Cinema | November 13th, 2024
By Greg Carlson
Sean Baker’s Palme d’Or winner “Anora” is one of the year’s best. Fans of the formidable filmmaker might not claim that the beautifully crafted melodrama, which can turn on a dime between outrageous comic farce and heartbreaking humanist plea, is necessarily a better movie than “The Florida Project,” but “Anora” is of a piece with the grand thematic arc of Baker’s filmography. Memorably, the director dedicated the Cannes honor to “all sex workers, past, present, and future,” a reminder of his ongoing commitment to marginalized people whose lives on the fine edge of security and safety are every bit as worthy of love and compassion as the masses sleepwalking through “respectable” careers.
Like a funhouse Bresson, Baker also continues his tradition of unlocking transcendent, breakout performances from less-established actors. Title character Anora “Ani” Mikheeva, brought to life by Mikey Madison in an award-worthy tour-de-force, tumbles out of the screen as a classic Baker heroine. Like an industrious, supercharged vampire princess, she crashes in the Russian-speaking Brighton Beach neighborhood of Brooklyn by day in order to prepare for wild nights as a stripper at NYC’s HQ club, where charmed, drooling clients are happily parted from their cash. One fateful evening, Ani meets Ivan Zakharov (Mark Eydelshteyn), the feckless and horny scion of a Russian oligarch.
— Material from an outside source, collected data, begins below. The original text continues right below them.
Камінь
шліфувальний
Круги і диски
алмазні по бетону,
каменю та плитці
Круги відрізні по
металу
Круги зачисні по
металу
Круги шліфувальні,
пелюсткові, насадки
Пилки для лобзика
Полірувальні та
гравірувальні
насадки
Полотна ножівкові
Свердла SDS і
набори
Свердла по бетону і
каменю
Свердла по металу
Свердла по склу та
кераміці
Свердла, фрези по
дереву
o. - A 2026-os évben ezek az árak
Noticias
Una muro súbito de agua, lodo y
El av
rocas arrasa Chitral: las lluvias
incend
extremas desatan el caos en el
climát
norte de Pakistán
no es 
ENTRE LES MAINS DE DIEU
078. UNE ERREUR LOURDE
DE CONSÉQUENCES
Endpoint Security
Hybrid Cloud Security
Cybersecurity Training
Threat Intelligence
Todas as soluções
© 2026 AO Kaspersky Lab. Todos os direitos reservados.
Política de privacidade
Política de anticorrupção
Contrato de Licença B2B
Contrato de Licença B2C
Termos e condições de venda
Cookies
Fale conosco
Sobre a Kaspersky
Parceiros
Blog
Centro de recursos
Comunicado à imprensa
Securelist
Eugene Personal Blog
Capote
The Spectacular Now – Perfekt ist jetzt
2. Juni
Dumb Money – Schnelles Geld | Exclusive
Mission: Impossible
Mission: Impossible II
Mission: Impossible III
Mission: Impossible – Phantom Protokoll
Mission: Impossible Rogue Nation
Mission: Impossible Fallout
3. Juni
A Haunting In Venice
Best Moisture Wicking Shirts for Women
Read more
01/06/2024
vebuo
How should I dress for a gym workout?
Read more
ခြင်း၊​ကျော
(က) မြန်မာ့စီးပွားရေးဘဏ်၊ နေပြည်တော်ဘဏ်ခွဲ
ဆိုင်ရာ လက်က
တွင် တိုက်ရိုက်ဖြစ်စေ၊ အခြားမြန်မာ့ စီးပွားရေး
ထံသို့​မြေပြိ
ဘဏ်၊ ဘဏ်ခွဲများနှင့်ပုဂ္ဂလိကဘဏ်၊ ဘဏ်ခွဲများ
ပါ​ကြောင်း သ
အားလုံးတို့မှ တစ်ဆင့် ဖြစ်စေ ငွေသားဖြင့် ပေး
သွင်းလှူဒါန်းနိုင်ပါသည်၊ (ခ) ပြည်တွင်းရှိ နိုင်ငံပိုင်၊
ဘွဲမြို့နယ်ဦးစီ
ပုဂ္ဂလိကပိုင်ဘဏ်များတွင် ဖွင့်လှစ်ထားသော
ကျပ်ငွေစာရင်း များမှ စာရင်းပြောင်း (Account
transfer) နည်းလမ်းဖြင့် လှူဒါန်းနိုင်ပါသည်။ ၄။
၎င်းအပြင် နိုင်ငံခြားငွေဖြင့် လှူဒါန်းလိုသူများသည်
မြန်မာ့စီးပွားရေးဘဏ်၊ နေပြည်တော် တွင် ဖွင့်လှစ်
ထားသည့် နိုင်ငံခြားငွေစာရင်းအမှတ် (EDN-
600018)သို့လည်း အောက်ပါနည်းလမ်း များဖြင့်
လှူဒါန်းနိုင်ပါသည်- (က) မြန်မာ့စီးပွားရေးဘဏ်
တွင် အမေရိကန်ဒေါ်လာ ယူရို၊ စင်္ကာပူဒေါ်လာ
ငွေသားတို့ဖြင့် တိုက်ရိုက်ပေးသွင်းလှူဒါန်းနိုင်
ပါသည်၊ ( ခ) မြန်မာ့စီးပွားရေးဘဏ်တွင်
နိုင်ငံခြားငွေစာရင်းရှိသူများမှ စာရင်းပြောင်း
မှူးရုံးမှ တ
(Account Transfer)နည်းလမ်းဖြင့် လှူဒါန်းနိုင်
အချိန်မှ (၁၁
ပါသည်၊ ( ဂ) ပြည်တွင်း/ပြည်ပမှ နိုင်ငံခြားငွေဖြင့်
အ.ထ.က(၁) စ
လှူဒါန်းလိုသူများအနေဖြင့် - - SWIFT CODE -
Not unlike the hidden-in-plain-sight markers that smoothly integrated political commentary in “Red Rocket,” Ivan’s privilege, including pockets deep enough to secure Ani’s exclusive companionship, highlights the impossible gulf between the billionaire class and the rest of us. Baker’s enviable filmmaking skills invite viewers to pay close attention to the deceptive simplicity of the blossoming “romance” (such as it is) between Ani and Ivan. Transactional clear-headedness is fundamental to success in Ani’s occupation, a reality that Baker deploys as a motif. We can see that Ani’s willingness to go along with Ivan’s whims, including a trip to Vegas to tie the knot, comes from business savvy more than true love.
When word of Ivan’s nuptials gets back to his parents, “Anora” pivots to a fresh set of concerns that upend both viewer expectations and genre conventions. A number of prominent voices (starting with the Cannes jury) have name-checked the influence of heavyweight Hollywood Golden Age screwball champs like Preston Sturges, Gregory La Cava, Ernst Lubitsch, and Howard Hawks. And while the rules of decorum and the self-regulated censorship of the 1930s and 1940s curtailed the degree of the explicit and the profane that could end up on screen, it is not so hard to imagine “Anora” as a post-modern spin upon, or perhaps inversion of, Stanley Cavell’s conception of the comedy of remarriage.
Seemingly in way over her head once the toughs employed by Ivan’s father show up to orchestrate an annulment, Ani must be quicker than she has ever been to find a way out of the increasingly tense situation. Baker shows remarkable skill with tone, juggling sticks of dynamite that rotate glass-shattering slapstick with nerve-wracking anxiety, especially with respect to Ani’s personal well-being. And then, once we think that Baker has ignited every last bit of flash paper hidden up his sleeve, “Anora” ends with a scene of jaw-dropping emotional intensity that pays off every second of the preceding odyssey.